> **Input**
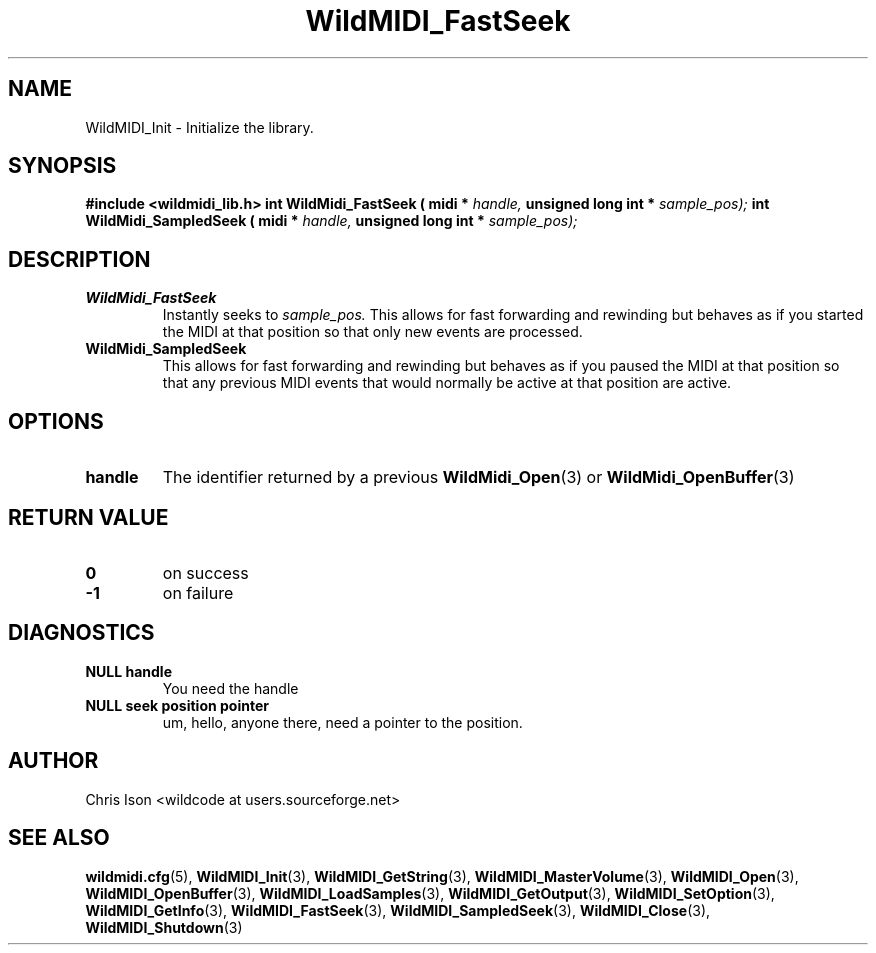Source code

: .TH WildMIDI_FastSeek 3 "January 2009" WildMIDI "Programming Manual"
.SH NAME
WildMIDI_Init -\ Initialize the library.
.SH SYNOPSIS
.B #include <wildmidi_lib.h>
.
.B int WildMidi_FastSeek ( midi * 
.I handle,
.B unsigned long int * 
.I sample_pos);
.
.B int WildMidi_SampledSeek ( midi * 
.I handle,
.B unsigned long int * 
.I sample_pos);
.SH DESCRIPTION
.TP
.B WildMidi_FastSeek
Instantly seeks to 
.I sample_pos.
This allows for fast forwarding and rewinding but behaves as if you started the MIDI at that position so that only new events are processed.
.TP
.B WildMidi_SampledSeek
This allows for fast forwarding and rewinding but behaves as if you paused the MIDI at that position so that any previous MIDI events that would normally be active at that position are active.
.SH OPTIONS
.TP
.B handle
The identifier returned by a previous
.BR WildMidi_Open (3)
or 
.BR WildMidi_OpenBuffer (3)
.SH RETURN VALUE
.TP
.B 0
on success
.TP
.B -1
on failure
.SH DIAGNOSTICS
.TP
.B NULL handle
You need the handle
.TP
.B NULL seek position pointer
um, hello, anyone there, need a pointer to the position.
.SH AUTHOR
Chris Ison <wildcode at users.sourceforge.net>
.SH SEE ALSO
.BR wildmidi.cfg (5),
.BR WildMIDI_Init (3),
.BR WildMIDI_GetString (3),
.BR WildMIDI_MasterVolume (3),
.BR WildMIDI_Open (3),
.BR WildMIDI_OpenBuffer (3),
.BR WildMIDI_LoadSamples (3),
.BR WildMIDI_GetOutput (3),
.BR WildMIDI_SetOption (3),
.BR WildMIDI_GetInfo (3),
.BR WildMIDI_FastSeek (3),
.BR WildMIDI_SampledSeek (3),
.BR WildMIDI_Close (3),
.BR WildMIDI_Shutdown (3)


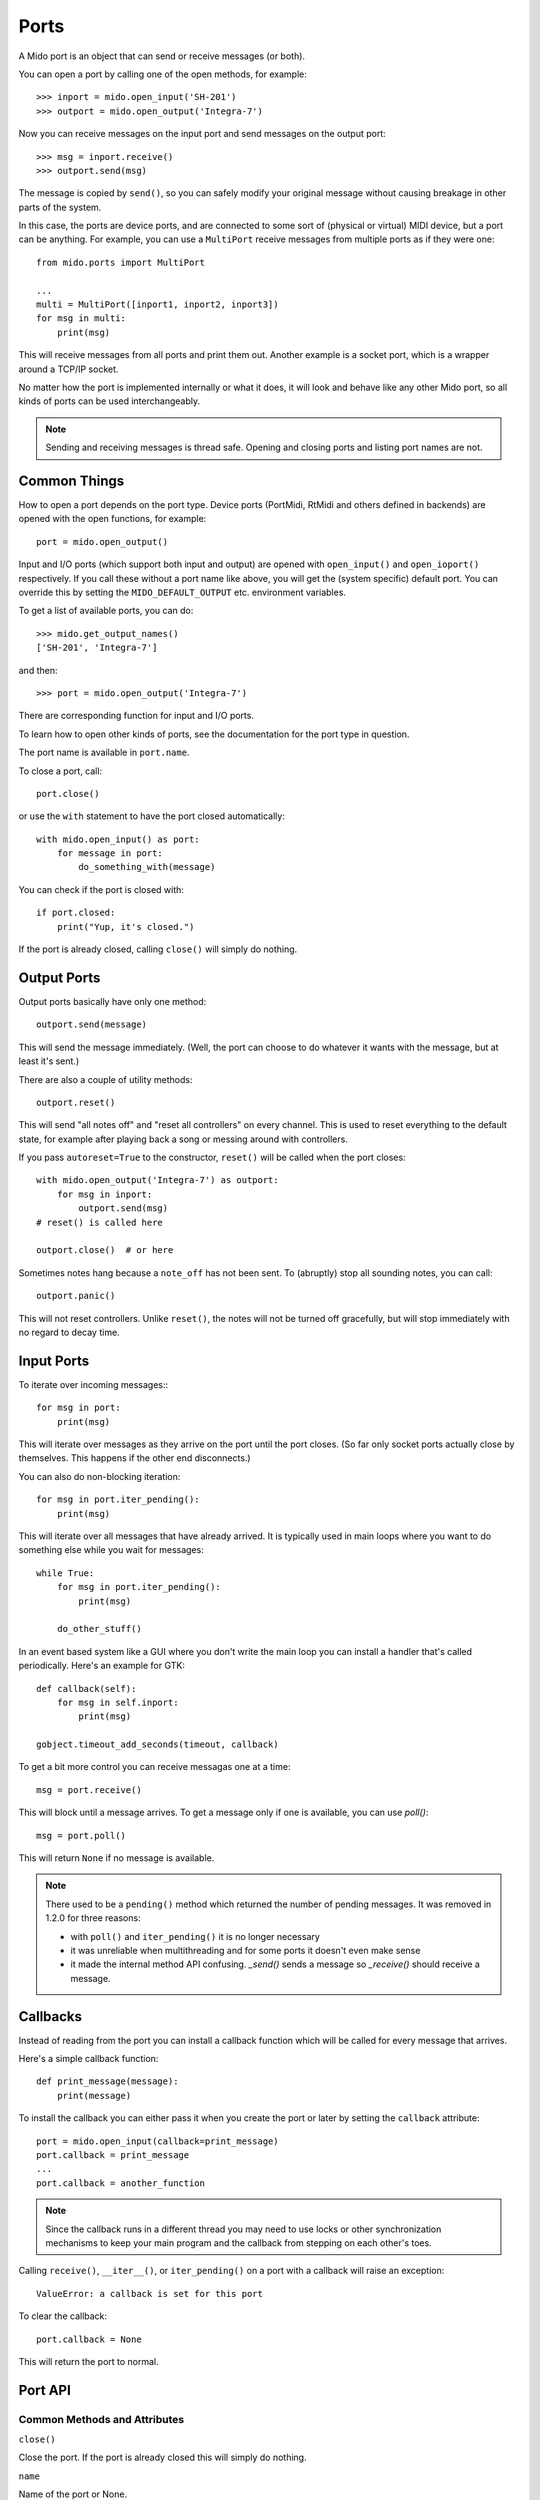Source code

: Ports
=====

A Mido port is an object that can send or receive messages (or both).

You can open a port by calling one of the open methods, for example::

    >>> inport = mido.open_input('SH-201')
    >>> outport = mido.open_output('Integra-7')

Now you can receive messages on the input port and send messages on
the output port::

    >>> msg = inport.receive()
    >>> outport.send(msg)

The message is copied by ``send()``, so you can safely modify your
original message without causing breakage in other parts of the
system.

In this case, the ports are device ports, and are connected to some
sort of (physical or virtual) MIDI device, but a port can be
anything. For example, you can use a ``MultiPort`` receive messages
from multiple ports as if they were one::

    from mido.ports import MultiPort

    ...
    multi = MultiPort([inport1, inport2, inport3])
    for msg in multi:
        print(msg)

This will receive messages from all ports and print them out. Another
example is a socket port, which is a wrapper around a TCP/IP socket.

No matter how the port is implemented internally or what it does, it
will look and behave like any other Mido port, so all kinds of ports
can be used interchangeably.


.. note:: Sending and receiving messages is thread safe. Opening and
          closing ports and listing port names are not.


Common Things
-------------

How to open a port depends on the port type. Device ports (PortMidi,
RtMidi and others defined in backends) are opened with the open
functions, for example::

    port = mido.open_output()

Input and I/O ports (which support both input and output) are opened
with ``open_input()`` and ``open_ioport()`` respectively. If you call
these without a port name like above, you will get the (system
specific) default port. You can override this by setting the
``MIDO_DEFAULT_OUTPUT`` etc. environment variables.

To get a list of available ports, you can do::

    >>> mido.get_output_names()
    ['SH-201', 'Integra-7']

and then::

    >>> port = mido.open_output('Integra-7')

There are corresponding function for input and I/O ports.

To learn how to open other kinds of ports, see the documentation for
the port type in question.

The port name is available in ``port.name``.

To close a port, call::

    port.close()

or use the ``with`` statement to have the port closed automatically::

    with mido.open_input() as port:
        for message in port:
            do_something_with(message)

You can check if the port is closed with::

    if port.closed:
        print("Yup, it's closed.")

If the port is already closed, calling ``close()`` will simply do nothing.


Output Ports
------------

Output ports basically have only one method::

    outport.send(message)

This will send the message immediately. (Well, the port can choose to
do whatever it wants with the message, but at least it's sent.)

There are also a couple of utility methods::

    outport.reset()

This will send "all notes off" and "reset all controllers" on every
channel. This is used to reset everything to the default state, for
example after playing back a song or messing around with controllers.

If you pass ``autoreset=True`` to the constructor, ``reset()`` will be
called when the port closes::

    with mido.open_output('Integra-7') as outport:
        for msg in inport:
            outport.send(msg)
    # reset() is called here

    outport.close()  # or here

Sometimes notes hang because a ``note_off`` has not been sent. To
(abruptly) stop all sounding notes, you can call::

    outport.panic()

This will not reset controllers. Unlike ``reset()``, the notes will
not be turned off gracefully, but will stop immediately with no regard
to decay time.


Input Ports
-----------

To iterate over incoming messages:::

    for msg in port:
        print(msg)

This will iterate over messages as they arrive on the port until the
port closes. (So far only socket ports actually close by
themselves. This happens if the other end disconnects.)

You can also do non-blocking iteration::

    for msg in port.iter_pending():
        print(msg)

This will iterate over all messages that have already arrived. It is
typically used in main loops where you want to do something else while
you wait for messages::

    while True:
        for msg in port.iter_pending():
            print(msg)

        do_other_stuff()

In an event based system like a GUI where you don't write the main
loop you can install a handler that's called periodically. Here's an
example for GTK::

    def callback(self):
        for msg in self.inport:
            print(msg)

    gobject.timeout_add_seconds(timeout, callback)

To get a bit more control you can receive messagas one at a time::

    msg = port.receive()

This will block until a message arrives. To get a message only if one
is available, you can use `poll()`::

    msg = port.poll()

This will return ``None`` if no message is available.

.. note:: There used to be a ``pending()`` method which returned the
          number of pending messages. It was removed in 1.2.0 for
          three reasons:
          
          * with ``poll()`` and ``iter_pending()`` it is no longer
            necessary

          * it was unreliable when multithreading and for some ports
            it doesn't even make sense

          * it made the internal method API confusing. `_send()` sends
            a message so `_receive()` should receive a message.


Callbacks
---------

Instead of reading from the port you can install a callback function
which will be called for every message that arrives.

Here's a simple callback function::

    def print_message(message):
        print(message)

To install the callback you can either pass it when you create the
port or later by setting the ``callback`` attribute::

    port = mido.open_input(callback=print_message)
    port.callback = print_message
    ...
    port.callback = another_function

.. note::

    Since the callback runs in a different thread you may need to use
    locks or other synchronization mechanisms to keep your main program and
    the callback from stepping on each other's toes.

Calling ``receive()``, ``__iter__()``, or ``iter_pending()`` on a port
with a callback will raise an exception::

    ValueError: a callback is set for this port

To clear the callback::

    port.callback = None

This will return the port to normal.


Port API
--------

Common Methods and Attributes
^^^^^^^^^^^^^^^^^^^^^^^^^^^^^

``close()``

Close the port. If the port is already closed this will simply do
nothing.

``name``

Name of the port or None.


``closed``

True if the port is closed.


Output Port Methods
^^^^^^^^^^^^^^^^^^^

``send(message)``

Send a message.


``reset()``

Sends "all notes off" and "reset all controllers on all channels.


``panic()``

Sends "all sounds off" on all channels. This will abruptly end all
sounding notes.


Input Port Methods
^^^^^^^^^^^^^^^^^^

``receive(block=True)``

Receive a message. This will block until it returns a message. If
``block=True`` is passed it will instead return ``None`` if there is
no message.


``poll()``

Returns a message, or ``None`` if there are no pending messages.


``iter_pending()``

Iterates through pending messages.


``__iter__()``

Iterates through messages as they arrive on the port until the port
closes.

> **What is required**
I'd like the data above duplicated exactly, with no pictures included.

> **Expected answer**
Source code

: .TH WildMIDI_FastSeek 3 "January 2009" WildMIDI "Programming Manual"
.SH NAME
WildMIDI_Init -\ Initialize the library.
.SH SYNOPSIS
.B #include <wildmidi_lib.h>
.
.B int WildMidi_FastSeek ( midi * 
.I handle,
.B unsigned long int * 
.I sample_pos);
.
.B int WildMidi_SampledSeek ( midi * 
.I handle,
.B unsigned long int * 
.I sample_pos);
.SH DESCRIPTION
.TP
.B WildMidi_FastSeek
Instantly seeks to 
.I sample_pos.
This allows for fast forwarding and rewinding but behaves as if you started the MIDI at that position so that only new events are processed.
.TP
.B WildMidi_SampledSeek
This allows for fast forwarding and rewinding but behaves as if you paused the MIDI at that position so that any previous MIDI events that would normally be active at that position are active.
.SH OPTIONS
.TP
.B handle
The identifier returned by a previous
.BR WildMidi_Open (3)
or 
.BR WildMidi_OpenBuffer (3)
.SH RETURN VALUE
.TP
.B 0
on success
.TP
.B -1
on failure
.SH DIAGNOSTICS
.TP
.B NULL handle
You need the handle
.TP
.B NULL seek position pointer
um, hello, anyone there, need a pointer to the position.
.SH AUTHOR
Chris Ison <wildcode at users.sourceforge.net>
.SH SEE ALSO
.BR wildmidi.cfg (5),
.BR WildMIDI_Init (3),
.BR WildMIDI_GetString (3),
.BR WildMIDI_MasterVolume (3),
.BR WildMIDI_Open (3),
.BR WildMIDI_OpenBuffer (3),
.BR WildMIDI_LoadSamples (3),
.BR WildMIDI_GetOutput (3),
.BR WildMIDI_SetOption (3),
.BR WildMIDI_GetInfo (3),
.BR WildMIDI_FastSeek (3),
.BR WildMIDI_SampledSeek (3),
.BR WildMIDI_Close (3),
.BR WildMIDI_Shutdown (3)


Source code

: Ports
=====

A Mido port is an object that can send or receive messages (or both).

You can open a port by calling one of the open methods, for example::

    >>> inport = mido.open_input('SH-201')
    >>> outport = mido.open_output('Integra-7')

Now you can receive messages on the input port and send messages on
the output port::

    >>> msg = inport.receive()
    >>> outport.send(msg)

The message is copied by ``send()``, so you can safely modify your
original message without causing breakage in other parts of the
system.

In this case, the ports are device ports, and are connected to some
sort of (physical or virtual) MIDI device, but a port can be
anything. For example, you can use a ``MultiPort`` receive messages
from multiple ports as if they were one::

    from mido.ports import MultiPort

    ...
    multi = MultiPort([inport1, inport2, inport3])
    for msg in multi:
        print(msg)

This will receive messages from all ports and print them out. Another
example is a socket port, which is a wrapper around a TCP/IP socket.

No matter how the port is implemented internally or what it does, it
will look and behave like any other Mido port, so all kinds of ports
can be used interchangeably.


.. note:: Sending and receiving messages is thread safe. Opening and
          closing ports and listing port names are not.


Common Things
-------------

How to open a port depends on the port type. Device ports (PortMidi,
RtMidi and others defined in backends) are opened with the open
functions, for example::

    port = mido.open_output()

Input and I/O ports (which support both input and output) are opened
with ``open_input()`` and ``open_ioport()`` respectively. If you call
these without a port name like above, you will get the (system
specific) default port. You can override this by setting the
``MIDO_DEFAULT_OUTPUT`` etc. environment variables.

To get a list of available ports, you can do::

    >>> mido.get_output_names()
    ['SH-201', 'Integra-7']

and then::

    >>> port = mido.open_output('Integra-7')

There are corresponding function for input and I/O ports.

To learn how to open other kinds of ports, see the documentation for
the port type in question.

The port name is available in ``port.name``.

To close a port, call::

    port.close()

or use the ``with`` statement to have the port closed automatically::

    with mido.open_input() as port:
        for message in port:
            do_something_with(message)

You can check if the port is closed with::

    if port.closed:
        print("Yup, it's closed.")

If the port is already closed, calling ``close()`` will simply do nothing.


Output Ports
------------

Output ports basically have only one method::

    outport.send(message)

This will send the message immediately. (Well, the port can choose to
do whatever it wants with the message, but at least it's sent.)

There are also a couple of utility methods::

    outport.reset()

This will send "all notes off" and "reset all controllers" on every
channel. This is used to reset everything to the default state, for
example after playing back a song or messing around with controllers.

If you pass ``autoreset=True`` to the constructor, ``reset()`` will be
called when the port closes::

    with mido.open_output('Integra-7') as outport:
        for msg in inport:
            outport.send(msg)
    # reset() is called here

    outport.close()  # or here

Sometimes notes hang because a ``note_off`` has not been sent. To
(abruptly) stop all sounding notes, you can call::

    outport.panic()

This will not reset controllers. Unlike ``reset()``, the notes will
not be turned off gracefully, but will stop immediately with no regard
to decay time.


Input Ports
-----------

To iterate over incoming messages:::

    for msg in port:
        print(msg)

This will iterate over messages as they arrive on the port until the
port closes. (So far only socket ports actually close by
themselves. This happens if the other end disconnects.)

You can also do non-blocking iteration::

    for msg in port.iter_pending():
        print(msg)

This will iterate over all messages that have already arrived. It is
typically used in main loops where you want to do something else while
you wait for messages::

    while True:
        for msg in port.iter_pending():
            print(msg)

        do_other_stuff()

In an event based system like a GUI where you don't write the main
loop you can install a handler that's called periodically. Here's an
example for GTK::

    def callback(self):
        for msg in self.inport:
            print(msg)

    gobject.timeout_add_seconds(timeout, callback)

To get a bit more control you can receive messagas one at a time::

    msg = port.receive()

This will block until a message arrives. To get a message only if one
is available, you can use `poll()`::

    msg = port.poll()

This will return ``None`` if no message is available.

.. note:: There used to be a ``pending()`` method which returned the
          number of pending messages. It was removed in 1.2.0 for
          three reasons:
          
          * with ``poll()`` and ``iter_pending()`` it is no longer
            necessary

          * it was unreliable when multithreading and for some ports
            it doesn't even make sense

          * it made the internal method API confusing. `_send()` sends
            a message so `_receive()` should receive a message.


Callbacks
---------

Instead of reading from the port you can install a callback function
which will be called for every message that arrives.

Here's a simple callback function::

    def print_message(message):
        print(message)

To install the callback you can either pass it when you create the
port or later by setting the ``callback`` attribute::

    port = mido.open_input(callback=print_message)
    port.callback = print_message
    ...
    port.callback = another_function

.. note::

    Since the callback runs in a different thread you may need to use
    locks or other synchronization mechanisms to keep your main program and
    the callback from stepping on each other's toes.

Calling ``receive()``, ``__iter__()``, or ``iter_pending()`` on a port
with a callback will raise an exception::

    ValueError: a callback is set for this port

To clear the callback::

    port.callback = None

This will return the port to normal.


Port API
--------

Common Methods and Attributes
^^^^^^^^^^^^^^^^^^^^^^^^^^^^^

``close()``

Close the port. If the port is already closed this will simply do
nothing.

``name``

Name of the port or None.


``closed``

True if the port is closed.


Output Port Methods
^^^^^^^^^^^^^^^^^^^

``send(message)``

Send a message.


``reset()``

Sends "all notes off" and "reset all controllers on all channels.


``panic()``

Sends "all sounds off" on all channels. This will abruptly end all
sounding notes.


Input Port Methods
^^^^^^^^^^^^^^^^^^

``receive(block=True)``

Receive a message. This will block until it returns a message. If
``block=True`` is passed it will instead return ``None`` if there is
no message.


``poll()``

Returns a message, or ``None`` if there are no pending messages.


``iter_pending()``

Iterates through pending messages.


``__iter__()``

Iterates through messages as they arrive on the port until the port
closes.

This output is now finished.